Crónica día 4
Juan Pablo Bargueño – 19/05/2023
Jonathan Glazer nos dice un ‘se mira pero no se toca’ en The Zone of Interest
Llegó el día de la lluvia. Cielo gris y, por si no era suficiente, más obstáculos por culpa de los paraguas. Por suerte, Black Flies (2023) de Jean-Stéphane Sauvaire, que comenzaba pronto en la mañana, dio comienzo a este cuarto día en el que pude cobijarme rápidamente. La película es una olla a presión de principio a fin. Black Flies parece una de esas cintas de los años noventa o dos mil, oscuras y claustrofóbicas que te dejan mal cuerpo cuando acaban. El filme es un ejercicio de contundencia audiovisual que muestra la tortura mental y física de unos enfermeros de ambulancia en Nueva York.
El relato se construye a partir de dilemas morales que surgen como consecuencia de un mundo en decadencia. Es a partir de aquí que lo sórdido aparece, y convierte cada uno de los minutos de la película en un proceso agónico para el espectador. Además, Tye Sheridan realiza una grandísima actuación —aunque le va a dar dolores de cabeza a más de uno—, dejando en segundo plano a un notable Sean Penn.
De segundo plato, tocaba The New Boy (2023) de Warwick Thornton. Se preveía una película llamativa conociendo que su director ganó la Caméra d’Or de Cannes en 2009 por Sansón y Dalila (2009). Sin embargo, a la mitad de la película se mascaba el desastre. Desde luego, la película no es mala.

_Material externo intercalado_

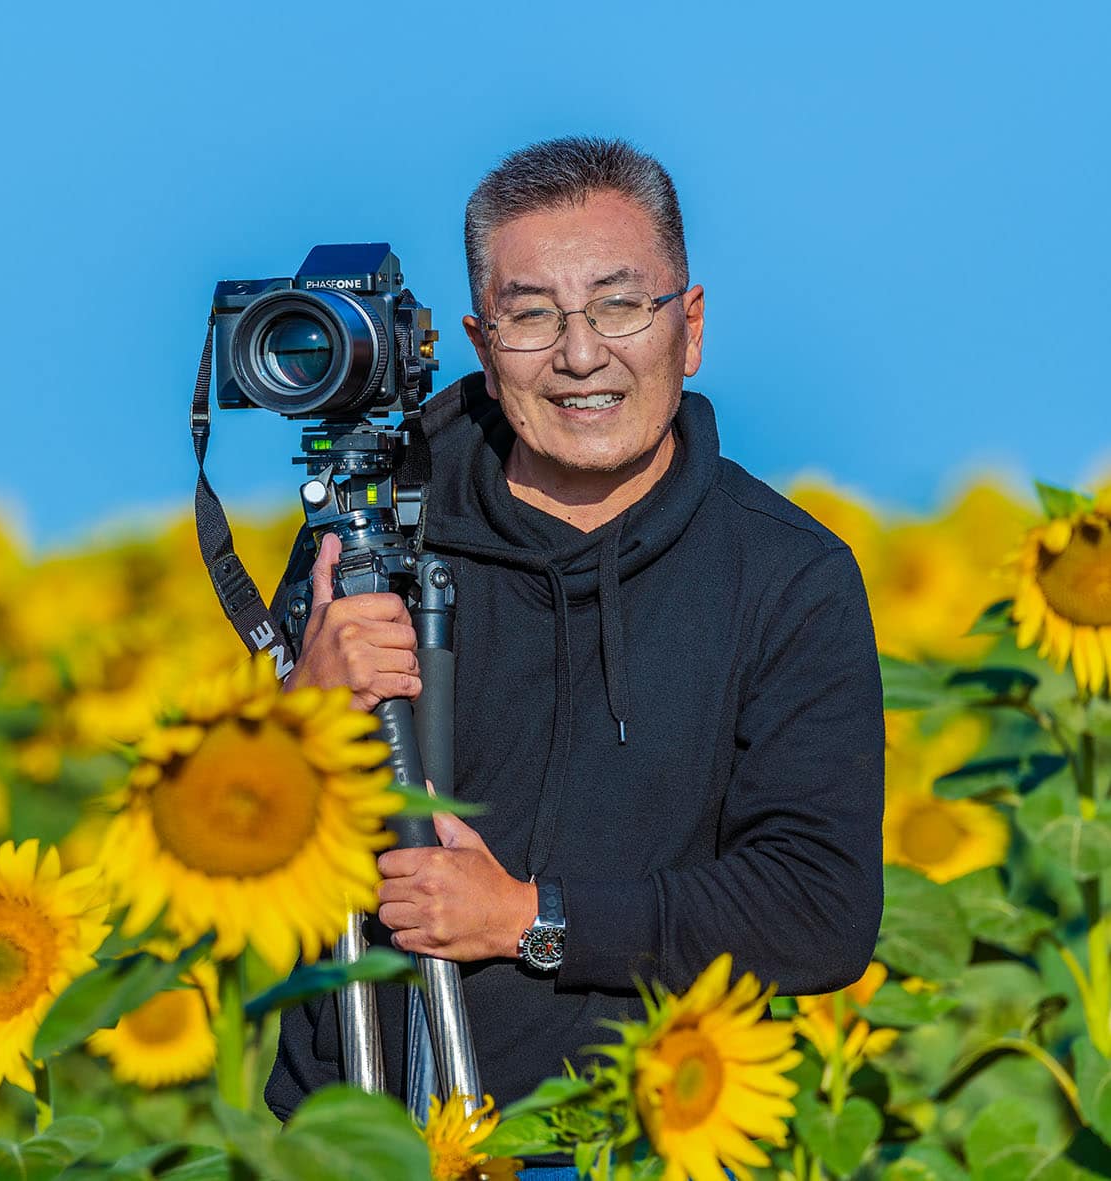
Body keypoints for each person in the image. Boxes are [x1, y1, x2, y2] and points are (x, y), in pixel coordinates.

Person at [262, 137, 885, 1131]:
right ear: (476, 338)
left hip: (624, 1137)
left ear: (687, 328)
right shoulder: (364, 538)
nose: (579, 353)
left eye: (617, 304)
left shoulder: (785, 576)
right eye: (531, 316)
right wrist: (297, 720)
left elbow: (816, 909)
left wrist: (528, 917)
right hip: (348, 1135)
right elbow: (233, 857)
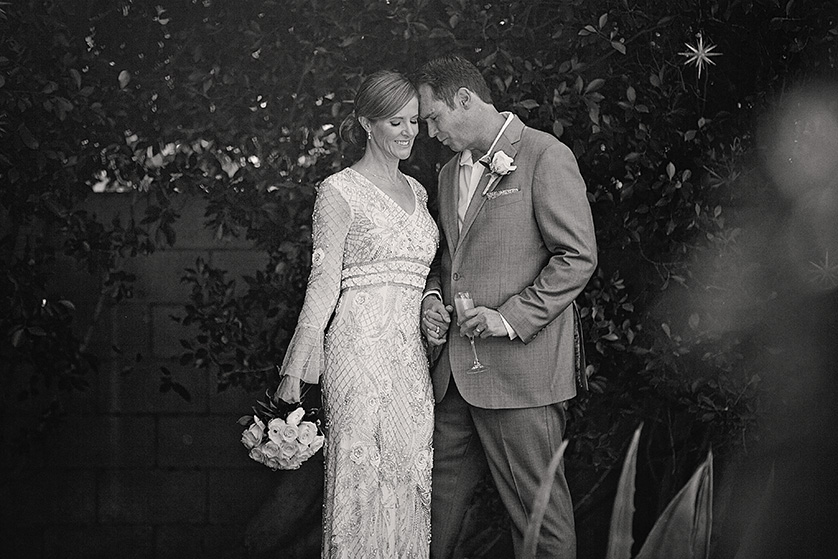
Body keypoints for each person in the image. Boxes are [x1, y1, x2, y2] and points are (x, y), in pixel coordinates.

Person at [414, 55, 598, 558]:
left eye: (433, 117)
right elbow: (450, 259)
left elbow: (577, 257)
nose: (429, 132)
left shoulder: (544, 155)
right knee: (426, 517)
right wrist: (433, 296)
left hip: (522, 376)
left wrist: (510, 317)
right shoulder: (450, 172)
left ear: (466, 100)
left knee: (540, 523)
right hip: (454, 378)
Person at [275, 70, 438, 559]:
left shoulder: (421, 193)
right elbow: (322, 282)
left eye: (414, 121)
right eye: (396, 122)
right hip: (358, 352)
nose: (409, 131)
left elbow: (427, 271)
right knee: (361, 480)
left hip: (411, 362)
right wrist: (296, 368)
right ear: (367, 124)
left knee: (411, 477)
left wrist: (431, 299)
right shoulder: (338, 190)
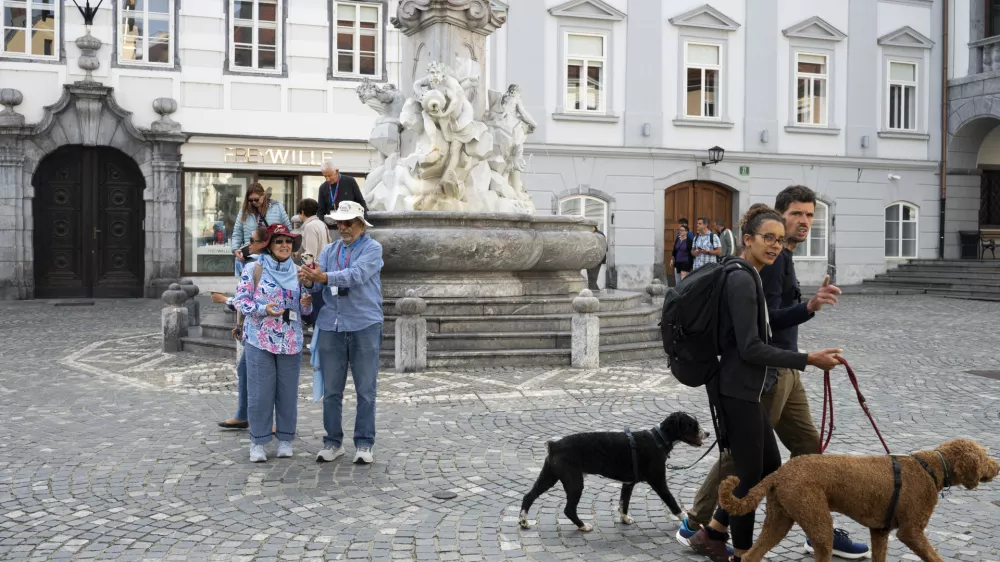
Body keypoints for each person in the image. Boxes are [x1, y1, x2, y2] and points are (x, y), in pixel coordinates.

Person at [679, 186, 870, 559]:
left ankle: (808, 530)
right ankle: (708, 527)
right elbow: (755, 333)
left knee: (798, 453)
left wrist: (808, 307)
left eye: (810, 215)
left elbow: (762, 320)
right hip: (765, 373)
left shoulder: (777, 259)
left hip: (781, 367)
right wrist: (807, 355)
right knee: (748, 462)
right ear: (760, 231)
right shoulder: (754, 270)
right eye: (796, 215)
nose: (804, 222)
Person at [299, 201, 385, 465]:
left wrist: (323, 278)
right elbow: (318, 286)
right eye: (339, 223)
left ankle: (364, 443)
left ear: (361, 224)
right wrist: (309, 281)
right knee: (332, 390)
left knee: (366, 390)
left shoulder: (373, 247)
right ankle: (332, 442)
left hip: (364, 324)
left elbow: (356, 275)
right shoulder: (329, 250)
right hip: (330, 325)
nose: (343, 227)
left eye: (349, 223)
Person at [233, 224, 312, 463]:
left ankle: (286, 439)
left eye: (288, 242)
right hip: (260, 339)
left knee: (287, 393)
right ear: (269, 245)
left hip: (290, 340)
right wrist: (262, 309)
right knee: (260, 394)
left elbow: (306, 311)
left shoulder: (300, 272)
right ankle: (258, 442)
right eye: (279, 241)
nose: (285, 246)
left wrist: (307, 300)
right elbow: (240, 301)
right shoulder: (253, 268)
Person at [213, 227, 268, 430]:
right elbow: (244, 294)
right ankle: (243, 414)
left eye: (252, 241)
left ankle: (268, 421)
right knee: (244, 368)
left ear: (262, 244)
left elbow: (252, 301)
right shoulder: (251, 265)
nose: (248, 245)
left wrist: (224, 300)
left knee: (264, 376)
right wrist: (239, 324)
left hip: (267, 331)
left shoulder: (263, 267)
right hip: (252, 327)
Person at [231, 182, 291, 277]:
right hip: (252, 256)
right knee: (252, 284)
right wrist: (235, 249)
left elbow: (288, 229)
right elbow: (237, 232)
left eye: (256, 199)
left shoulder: (277, 207)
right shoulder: (244, 211)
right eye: (250, 200)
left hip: (273, 256)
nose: (253, 202)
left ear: (263, 196)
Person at [586, 227, 607, 291]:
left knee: (593, 276)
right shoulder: (593, 234)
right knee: (591, 276)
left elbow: (604, 247)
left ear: (594, 227)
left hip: (596, 258)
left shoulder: (598, 235)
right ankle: (595, 288)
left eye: (591, 227)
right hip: (592, 258)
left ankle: (592, 289)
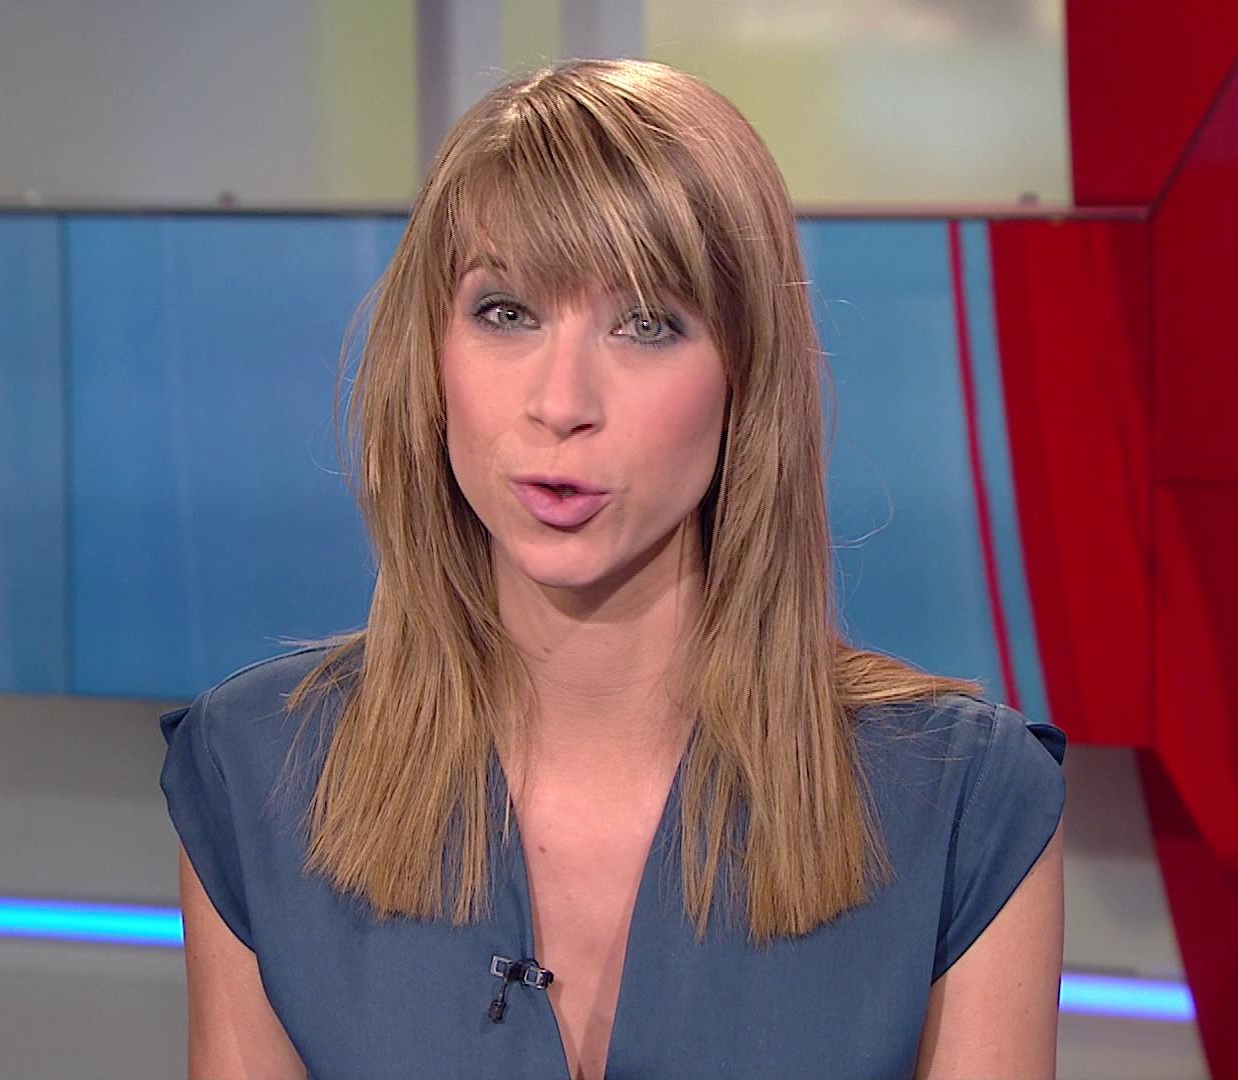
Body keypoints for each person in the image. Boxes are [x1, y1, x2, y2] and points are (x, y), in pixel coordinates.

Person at [160, 56, 1067, 1080]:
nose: (561, 402)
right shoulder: (258, 775)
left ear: (745, 377)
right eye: (506, 312)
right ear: (433, 354)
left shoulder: (961, 804)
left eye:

De hecho, es una preciosidad visualmente —tiene algún que otro tono a Días del cielo (1978) de Terrence Malick—. Lo que no convence es el relato L’enfant sauvage aborigen australiano entremezclado en un relato bíblico soporífero.
Thornton intenta darles intensidad a todos los planos del filme con una molesta cámara lenta innecesaria. La belleza de sus planos se pierde en una historia de fe que recurre al realismo mágico y que parece quedarse a medio camino entre la intensidad mística de Malick o las entrañables comedias sobre la enseñanza juvenil.
Fotograma de la cinta de Jonathan Glazer
Para terminar el día, tocaba el plato fuerte: The Zone of Interest (2023) del británico Jonathan Glazer. Como siempre, cuando toca volver a entrar a la sala Debussy, el proceso de espera en la cola te hace replantear tu existencia. Ahora, por culpa del mal tiempo, había que dedicar cierta energía a evitar el atropello por parte de los BMW eléctricos que entraban y salían del festival. Algunos de los periodistas fracasaban en el intento, aunque menos mal que estaba la policía para “amablemente” empujarles fuera de la cola. Para los periodistas más románticos, esto no es nada más que “la gracia del periodismo”.
El cine de Glazer no es de lo más convencional, y con esta cinta lo sigue demostrando. The Zone of Interest está en contacto con el cine experimental, pues no vemos ningún movimiento de cámara. Sus planos fijos establecen una distancia clara entre el espectador y los personajes, al igual que en un zoológico. Por lo tanto, el espectador se vuelve un agente inútil ante el día a día de Rudolf Hoss —quien fue comandante del campo de exterminio de Auschwitz— y su familia.
La película propone como punto de partida un oxímoron visual en el que, por un lado, conviven los alemanes en un idilio de casas acogedoras, sirvientas y grandes jardines llenos de flores preciosas, y, por otro lado, una zona de exterminio donde solo sobreviven las moscas que se alimentan de los cadáveres. Ciertamente, la cinta presenta imágenes potentísimas en este sentido. También, esta faceta tan importante se plantea desde el punto de vista del paso del tiempo, a modo de epifanía, explorando lo delicado e insustancial que puede llegar a ser el pasado, que quedará tras un cristal en un museo, a cierta distancia, como el espectador y esta película. No será la ganadora, ni gustará a la gran mayoría del público, pero es innegable que The Zone of Interest dará de qué hablar.